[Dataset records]
____

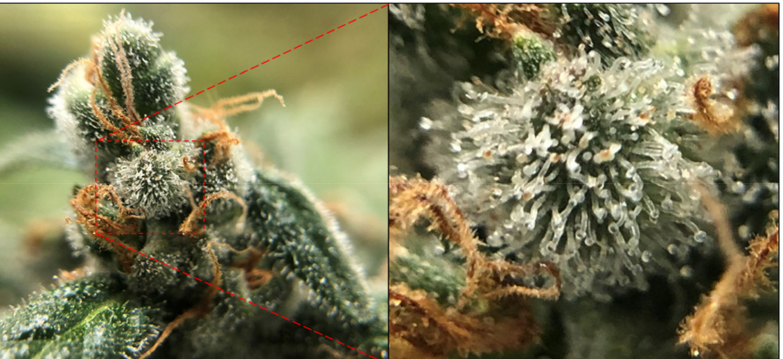
Figure 1. A close up of the female floral architecture of mature Cannabis sativa plants. The cannabinoid- containing glandular trichomes are visible in the magnified image, and are characterised by a globular head which is connected to the plant via a stalk. Colouration of the heads ranges from translucent, to a creamy white, to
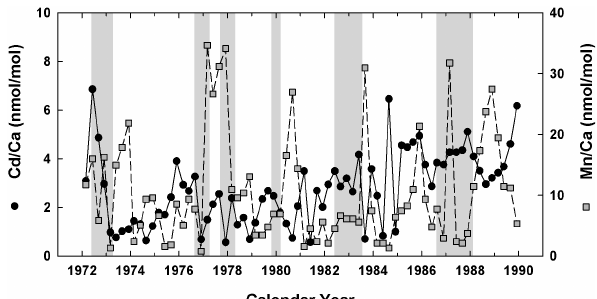
Fig. 7. Seasonal variation of the Cd/Ca ratio in Pavona gigantea for the 1972–1990 period (a) and seasonal variation of the Mn/Ca ratio in the same coral (b)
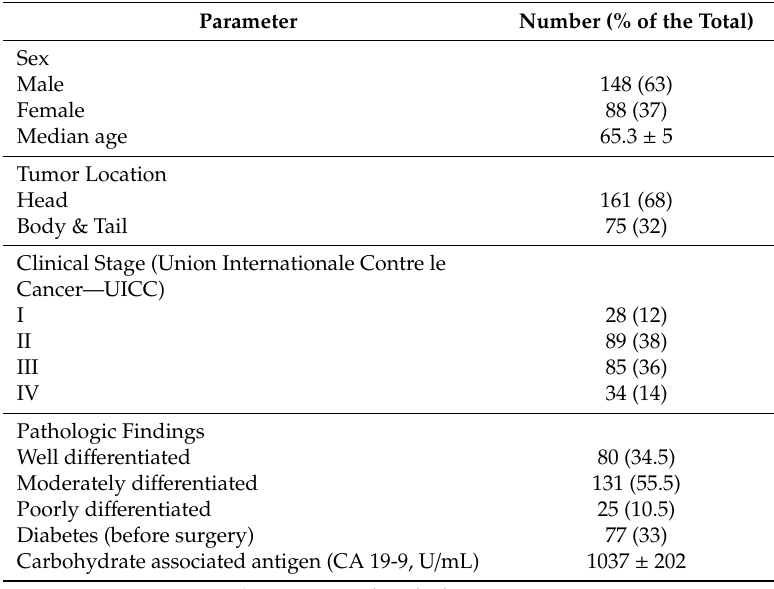
Table 1. Demography of PDAC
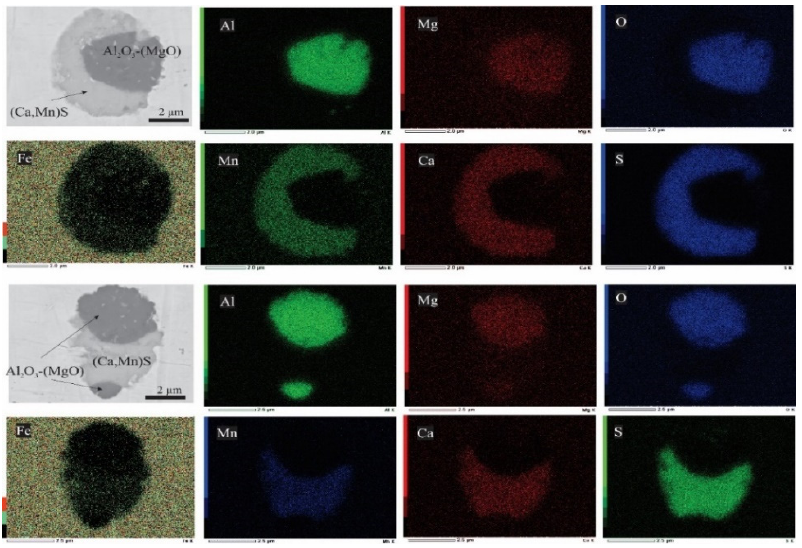
Figure 9. Duplex inclusions formed by (Ca,Mn)S precipitated on and collided with Al 2 O 3 -MgO inclusions.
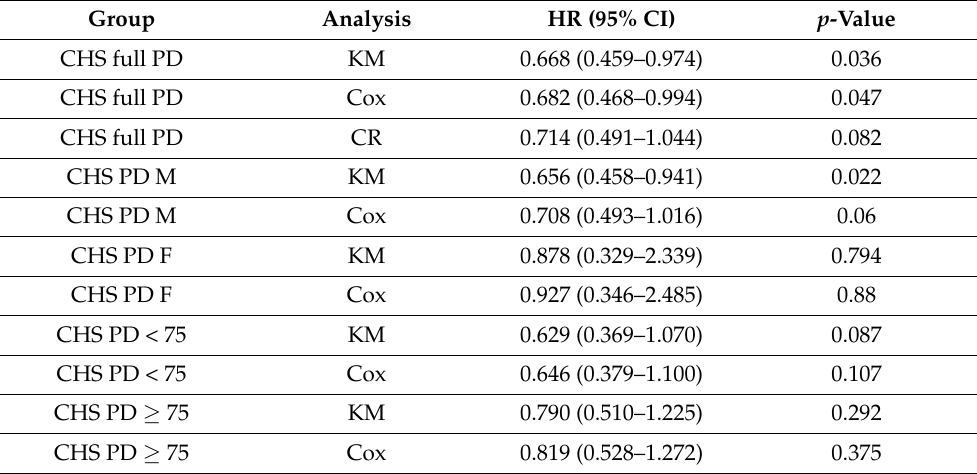
Table 4. Risk assessment of PD in CHS by Kaplan–Meier (KM), Cox proportional hazards regression (Cox), and competing risk analysis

____

**ACTIVITY:** This task calls for an exact copy of the data above, without pictures.

**ANSWER SECTION:**
Figure 1. A close up of the female floral architecture of mature Cannabis sativa plants. The cannabinoid- containing glandular trichomes are visible in the magnified image, and are characterised by a globular head which is connected to the plant via a stalk. Colouration of the heads ranges from translucent, to a creamy white, to
Fig. 7. Seasonal variation of the Cd/Ca ratio in Pavona gigantea for the 1972–1990 period (a) and seasonal variation of the Mn/Ca ratio in the same coral (b)
Table 1. Demography of PDAC
Figure 9. Duplex inclusions formed by (Ca,Mn)S precipitated on and collided with Al 2 O 3 -MgO inclusions.
Table 4. Risk assessment of PD in CHS by Kaplan–Meier (KM), Cox proportional hazards regression (Cox), and competing risk analysis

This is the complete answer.